Bubble baths and face masks are a perfectly good way to destress after a  long day of studying, networking, and staring at faces on Zoom for hours on  end. But when we are experiencing more pressing emotional and physical  stressors, it is important to acknowledge that something more than a day of  pampering is needed. There are serious implications to not appropriately  caring for yourself when things become exceptionally stressful and  overwhelming. It’s easy to give up and accept the negative emotions you feel  when the actions you’re taking to remedy them are simply not working.  

Too often do we resort to the “old reliable” combination of ice cream and  Netflix when we’re feeling down.
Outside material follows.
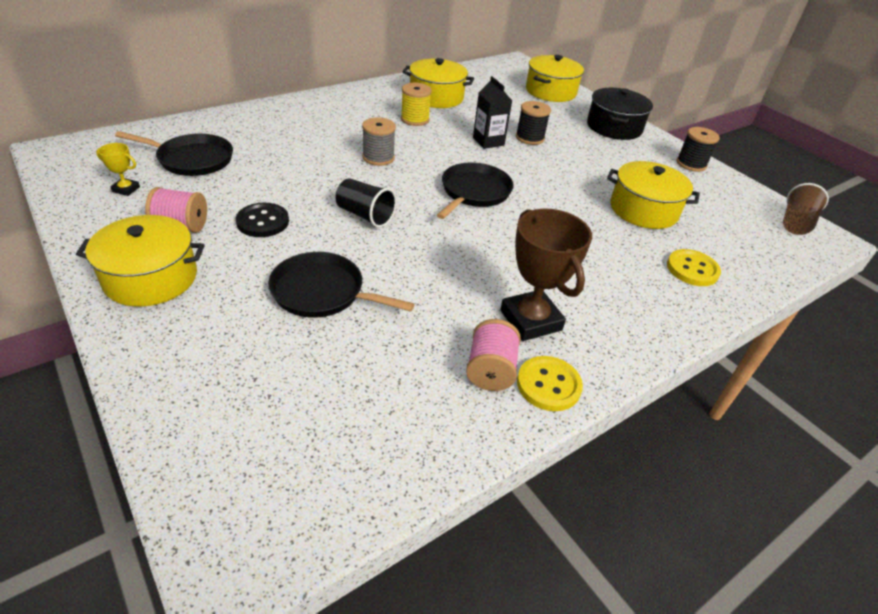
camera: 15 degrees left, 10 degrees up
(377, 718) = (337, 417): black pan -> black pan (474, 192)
In an interview with the New York Times,  Anna Borges, author of “The More or Less Definitive Guide to Self-Care,” argued that this is not the appropriate way to approach our emotions.  According to Borges, it is more important to “consider what feels good now— bingeing Netflix and pizza after an anxiety-ridden week, for example—versus  what will make you feel good in the long-term—developing a habit around  something that genuinely enriches your mental well-being.” In other words,  consider the implications of your actions from the perspective of your  emotional state in the future. 

An easy way to do this is by attempting to understand what is causing  you to feel negative, as feeling “bad” can be the result of a myriad of  experiences and sensations. For example, if one day you come home feeling  anxious, instead of immediately curling up with a pint of Ben and Jerry’s,  examine your recent experiences to grasp a better understanding of what you  need both in the moment and in the future. Maybe your anxiety stems from  feeling lonely or isolated. In that case, a phone call or a quick lunch with a  friend might ease your nerves while also strengthening your bond so that you  avoid feeling those anxieties in the future. Borges suggests separating your self-care practices into four quadrants: physical, mental, social, and spiritual.  With that in mind, it is easier to compartmentalize and understand what you  need and when you need it. 

In an article written for GQ, Borges suggested another self-care tip that,  while mundane, proves to be very efficient in mitigating everyday stressors  that we all face. She calls it her “downtime list”, and it serves as a “low pressure cousin to the to-do list.” Rather than jotting down the things you  must do every day, the downtime list serves as a resource for chronicling the  things you can do during your downtime. As ambitious women, at times it can  feel difficult to even find downtime during the day. Furthermore, when we do  find it, it’s easy to want to just relax and watch TV or maybe take a nap.  However, these actions are often followed be the residual guilt of not doing  anything productive during our downtime. It’s a vicious cycle that we all know  a bit too well. 

Keeping a downtime list allows us to keep track of the little things we  want to do during our downtime that will allow us to both relax while also  feeling productive. The items you can put on your downtime list are truly  limitless. Anything from listening to a podcast you’ve been meaning to explore  to finally completing a nonurgent project you’ve been putting off. What is most  important is that you have an understanding of the fact that you are  completing these tasks on your own terms.  

Self-care burnout is a real and pressing issue with serious implications.  Detailed understanding and acceptance of your emotions and needs will allow  you to better understand how to take care of yourself when you need it most.